───── Data provided ─────

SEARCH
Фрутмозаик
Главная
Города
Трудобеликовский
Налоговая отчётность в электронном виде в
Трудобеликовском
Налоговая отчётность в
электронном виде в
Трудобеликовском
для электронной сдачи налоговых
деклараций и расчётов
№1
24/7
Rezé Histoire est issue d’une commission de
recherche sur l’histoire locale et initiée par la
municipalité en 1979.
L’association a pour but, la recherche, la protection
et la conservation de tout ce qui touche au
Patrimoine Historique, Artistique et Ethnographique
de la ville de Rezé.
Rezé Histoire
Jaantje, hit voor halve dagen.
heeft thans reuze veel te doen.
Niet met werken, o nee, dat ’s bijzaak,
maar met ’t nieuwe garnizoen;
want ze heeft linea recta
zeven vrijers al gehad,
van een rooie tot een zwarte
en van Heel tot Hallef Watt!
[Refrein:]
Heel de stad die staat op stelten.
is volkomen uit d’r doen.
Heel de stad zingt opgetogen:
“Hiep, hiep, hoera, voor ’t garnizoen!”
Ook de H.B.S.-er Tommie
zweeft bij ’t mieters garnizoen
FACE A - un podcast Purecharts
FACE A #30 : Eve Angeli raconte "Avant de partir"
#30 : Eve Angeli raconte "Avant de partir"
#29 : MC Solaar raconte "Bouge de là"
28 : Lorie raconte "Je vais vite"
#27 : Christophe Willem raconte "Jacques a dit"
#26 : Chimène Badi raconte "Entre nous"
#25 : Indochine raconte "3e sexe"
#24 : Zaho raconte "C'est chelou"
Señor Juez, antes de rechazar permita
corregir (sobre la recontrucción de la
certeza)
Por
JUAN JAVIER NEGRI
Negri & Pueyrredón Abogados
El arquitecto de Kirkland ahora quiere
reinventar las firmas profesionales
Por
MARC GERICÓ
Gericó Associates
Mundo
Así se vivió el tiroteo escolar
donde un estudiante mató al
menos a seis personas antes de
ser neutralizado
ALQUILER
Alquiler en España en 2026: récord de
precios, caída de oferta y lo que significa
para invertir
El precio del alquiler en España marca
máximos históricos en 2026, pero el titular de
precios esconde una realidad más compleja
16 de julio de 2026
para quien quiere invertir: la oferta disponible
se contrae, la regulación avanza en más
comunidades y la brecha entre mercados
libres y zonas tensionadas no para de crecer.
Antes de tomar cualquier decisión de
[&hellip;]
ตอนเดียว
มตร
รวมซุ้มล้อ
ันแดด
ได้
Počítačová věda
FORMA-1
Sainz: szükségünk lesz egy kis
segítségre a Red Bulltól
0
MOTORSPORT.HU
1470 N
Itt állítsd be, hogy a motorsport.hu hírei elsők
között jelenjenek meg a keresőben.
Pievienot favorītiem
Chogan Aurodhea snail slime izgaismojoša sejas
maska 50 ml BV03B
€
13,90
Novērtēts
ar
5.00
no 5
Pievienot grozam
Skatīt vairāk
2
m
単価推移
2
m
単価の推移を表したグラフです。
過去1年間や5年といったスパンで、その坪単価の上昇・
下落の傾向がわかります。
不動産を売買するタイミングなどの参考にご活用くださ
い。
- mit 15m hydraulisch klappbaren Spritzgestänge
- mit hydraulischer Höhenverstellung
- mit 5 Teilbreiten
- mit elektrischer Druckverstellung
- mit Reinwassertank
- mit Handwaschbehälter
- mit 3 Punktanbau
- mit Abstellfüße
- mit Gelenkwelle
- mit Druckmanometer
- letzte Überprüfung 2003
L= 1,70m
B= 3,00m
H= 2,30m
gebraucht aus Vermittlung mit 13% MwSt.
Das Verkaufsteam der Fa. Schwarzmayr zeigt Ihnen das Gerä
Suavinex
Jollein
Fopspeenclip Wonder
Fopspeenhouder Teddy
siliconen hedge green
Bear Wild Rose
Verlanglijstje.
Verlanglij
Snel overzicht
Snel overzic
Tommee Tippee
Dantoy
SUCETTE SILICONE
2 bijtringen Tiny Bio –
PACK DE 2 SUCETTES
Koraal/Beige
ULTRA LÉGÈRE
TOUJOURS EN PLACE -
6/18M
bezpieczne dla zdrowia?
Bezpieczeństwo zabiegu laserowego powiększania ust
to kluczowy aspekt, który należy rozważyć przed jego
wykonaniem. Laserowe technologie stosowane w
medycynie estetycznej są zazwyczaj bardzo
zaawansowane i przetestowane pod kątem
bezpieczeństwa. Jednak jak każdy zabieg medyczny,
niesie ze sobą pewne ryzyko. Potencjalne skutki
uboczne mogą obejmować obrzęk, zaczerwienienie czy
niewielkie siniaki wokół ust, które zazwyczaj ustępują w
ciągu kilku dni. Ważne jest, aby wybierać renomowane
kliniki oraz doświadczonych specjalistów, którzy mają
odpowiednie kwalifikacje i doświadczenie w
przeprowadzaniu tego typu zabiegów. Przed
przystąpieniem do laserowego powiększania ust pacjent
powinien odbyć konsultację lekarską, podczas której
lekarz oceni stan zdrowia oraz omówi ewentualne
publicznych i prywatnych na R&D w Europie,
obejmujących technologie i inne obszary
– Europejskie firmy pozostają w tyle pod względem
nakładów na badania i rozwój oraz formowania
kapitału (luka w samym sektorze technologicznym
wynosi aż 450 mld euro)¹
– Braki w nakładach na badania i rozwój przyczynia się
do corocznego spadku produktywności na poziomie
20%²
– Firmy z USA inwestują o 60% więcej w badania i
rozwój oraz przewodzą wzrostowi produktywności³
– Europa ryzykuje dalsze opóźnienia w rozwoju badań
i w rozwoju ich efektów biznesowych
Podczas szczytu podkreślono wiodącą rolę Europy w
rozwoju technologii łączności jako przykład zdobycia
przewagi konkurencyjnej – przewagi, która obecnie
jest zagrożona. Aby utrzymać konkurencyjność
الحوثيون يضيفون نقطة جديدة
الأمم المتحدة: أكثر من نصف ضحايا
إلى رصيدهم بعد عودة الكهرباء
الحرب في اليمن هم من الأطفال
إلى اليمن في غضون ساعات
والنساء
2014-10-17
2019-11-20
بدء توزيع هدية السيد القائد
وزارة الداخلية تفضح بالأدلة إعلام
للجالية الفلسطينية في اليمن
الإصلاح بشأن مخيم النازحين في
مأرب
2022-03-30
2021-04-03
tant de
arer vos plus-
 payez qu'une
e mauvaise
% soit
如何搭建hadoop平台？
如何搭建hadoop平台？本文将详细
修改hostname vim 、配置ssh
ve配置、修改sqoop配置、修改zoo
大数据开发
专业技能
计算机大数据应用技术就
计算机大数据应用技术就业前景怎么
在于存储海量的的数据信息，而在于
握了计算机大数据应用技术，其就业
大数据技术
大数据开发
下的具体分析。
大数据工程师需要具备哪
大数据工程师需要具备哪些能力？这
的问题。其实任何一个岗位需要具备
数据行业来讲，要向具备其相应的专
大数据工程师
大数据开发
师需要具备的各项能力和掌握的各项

─────

**Task statement**
Repeat the records above in full, word for word.

**Task answer**
SEARCH
Фрутмозаик
Главная
Города
Трудобеликовский
Налоговая отчётность в электронном виде в
Трудобеликовском
Налоговая отчётность в
электронном виде в
Трудобеликовском
для электронной сдачи налоговых
деклараций и расчётов
№1
24/7
Rezé Histoire est issue d’une commission de
recherche sur l’histoire locale et initiée par la
municipalité en 1979.
L’association a pour but, la recherche, la protection
et la conservation de tout ce qui touche au
Patrimoine Historique, Artistique et Ethnographique
de la ville de Rezé.
Rezé Histoire
Jaantje, hit voor halve dagen.
heeft thans reuze veel te doen.
Niet met werken, o nee, dat ’s bijzaak,
maar met ’t nieuwe garnizoen;
want ze heeft linea recta
zeven vrijers al gehad,
van een rooie tot een zwarte
en van Heel tot Hallef Watt!
[Refrein:]
Heel de stad die staat op stelten.
is volkomen uit d’r doen.
Heel de stad zingt opgetogen:
“Hiep, hiep, hoera, voor ’t garnizoen!”
Ook de H.B.S.-er Tommie
zweeft bij ’t mieters garnizoen
FACE A - un podcast Purecharts
FACE A #30 : Eve Angeli raconte "Avant de partir"
#30 : Eve Angeli raconte "Avant de partir"
#29 : MC Solaar raconte "Bouge de là"
28 : Lorie raconte "Je vais vite"
#27 : Christophe Willem raconte "Jacques a dit"
#26 : Chimène Badi raconte "Entre nous"
#25 : Indochine raconte "3e sexe"
#24 : Zaho raconte "C'est chelou"
Señor Juez, antes de rechazar permita
corregir (sobre la recontrucción de la
certeza)
Por
JUAN JAVIER NEGRI
Negri & Pueyrredón Abogados
El arquitecto de Kirkland ahora quiere
reinventar las firmas profesionales
Por
MARC GERICÓ
Gericó Associates
Mundo
Así se vivió el tiroteo escolar
donde un estudiante mató al
menos a seis personas antes de
ser neutralizado
ALQUILER
Alquiler en España en 2026: récord de
precios, caída de oferta y lo que significa
para invertir
El precio del alquiler en España marca
máximos históricos en 2026, pero el titular de
precios esconde una realidad más compleja
16 de julio de 2026
para quien quiere invertir: la oferta disponible
se contrae, la regulación avanza en más
comunidades y la brecha entre mercados
libres y zonas tensionadas no para de crecer.
Antes de tomar cualquier decisión de
[&hellip;]
ตอนเดียว
มตร
รวมซุ้มล้อ
ันแดด
ได้
Počítačová věda
FORMA-1
Sainz: szükségünk lesz egy kis
segítségre a Red Bulltól
0
MOTORSPORT.HU
1470 N
Itt állítsd be, hogy a motorsport.hu hírei elsők
között jelenjenek meg a keresőben.
Pievienot favorītiem
Chogan Aurodhea snail slime izgaismojoša sejas
maska 50 ml BV03B
€
13,90
Novērtēts
ar
5.00
no 5
Pievienot grozam
Skatīt vairāk
2
m
単価推移
2
m
単価の推移を表したグラフです。
過去1年間や5年といったスパンで、その坪単価の上昇・
下落の傾向がわかります。
不動産を売買するタイミングなどの参考にご活用くださ
い。
- mit 15m hydraulisch klappbaren Spritzgestänge
- mit hydraulischer Höhenverstellung
- mit 5 Teilbreiten
- mit elektrischer Druckverstellung
- mit Reinwassertank
- mit Handwaschbehälter
- mit 3 Punktanbau
- mit Abstellfüße
- mit Gelenkwelle
- mit Druckmanometer
- letzte Überprüfung 2003
L= 1,70m
B= 3,00m
H= 2,30m
gebraucht aus Vermittlung mit 13% MwSt.
Das Verkaufsteam der Fa. Schwarzmayr zeigt Ihnen das Gerä
Suavinex
Jollein
Fopspeenclip Wonder
Fopspeenhouder Teddy
siliconen hedge green
Bear Wild Rose
Verlanglijstje.
Verlanglij
Snel overzicht
Snel overzic
Tommee Tippee
Dantoy
SUCETTE SILICONE
2 bijtringen Tiny Bio –
PACK DE 2 SUCETTES
Koraal/Beige
ULTRA LÉGÈRE
TOUJOURS EN PLACE -
6/18M
bezpieczne dla zdrowia?
Bezpieczeństwo zabiegu laserowego powiększania ust
to kluczowy aspekt, który należy rozważyć przed jego
wykonaniem. Laserowe technologie stosowane w
medycynie estetycznej są zazwyczaj bardzo
zaawansowane i przetestowane pod kątem
bezpieczeństwa. Jednak jak każdy zabieg medyczny,
niesie ze sobą pewne ryzyko. Potencjalne skutki
uboczne mogą obejmować obrzęk, zaczerwienienie czy
niewielkie siniaki wokół ust, które zazwyczaj ustępują w
ciągu kilku dni. Ważne jest, aby wybierać renomowane
kliniki oraz doświadczonych specjalistów, którzy mają
odpowiednie kwalifikacje i doświadczenie w
przeprowadzaniu tego typu zabiegów. Przed
przystąpieniem do laserowego powiększania ust pacjent
powinien odbyć konsultację lekarską, podczas której
lekarz oceni stan zdrowia oraz omówi ewentualne
publicznych i prywatnych na R&D w Europie,
obejmujących technologie i inne obszary
– Europejskie firmy pozostają w tyle pod względem
nakładów na badania i rozwój oraz formowania
kapitału (luka w samym sektorze technologicznym
wynosi aż 450 mld euro)¹
– Braki w nakładach na badania i rozwój przyczynia się
do corocznego spadku produktywności na poziomie
20%²
– Firmy z USA inwestują o 60% więcej w badania i
rozwój oraz przewodzą wzrostowi produktywności³
– Europa ryzykuje dalsze opóźnienia w rozwoju badań
i w rozwoju ich efektów biznesowych
Podczas szczytu podkreślono wiodącą rolę Europy w
rozwoju technologii łączności jako przykład zdobycia
przewagi konkurencyjnej – przewagi, która obecnie
jest zagrożona. Aby utrzymać konkurencyjność
الحوثيون يضيفون نقطة جديدة
الأمم المتحدة: أكثر من نصف ضحايا
إلى رصيدهم بعد عودة الكهرباء
الحرب في اليمن هم من الأطفال
إلى اليمن في غضون ساعات
والنساء
2014-10-17
2019-11-20
بدء توزيع هدية السيد القائد
وزارة الداخلية تفضح بالأدلة إعلام
للجالية الفلسطينية في اليمن
الإصلاح بشأن مخيم النازحين في
مأرب
2022-03-30
2021-04-03
tant de
arer vos plus-
 payez qu'une
e mauvaise
% soit
如何搭建hadoop平台？
如何搭建hadoop平台？本文将详细
修改hostname vim 、配置ssh
ve配置、修改sqoop配置、修改zoo
大数据开发
专业技能
计算机大数据应用技术就
计算机大数据应用技术就业前景怎么
在于存储海量的的数据信息，而在于
握了计算机大数据应用技术，其就业
大数据技术
大数据开发
下的具体分析。
大数据工程师需要具备哪
大数据工程师需要具备哪些能力？这
的问题。其实任何一个岗位需要具备
数据行业来讲，要向具备其相应的专
大数据工程师
大数据开发
师需要具备的各项能力和掌握的各项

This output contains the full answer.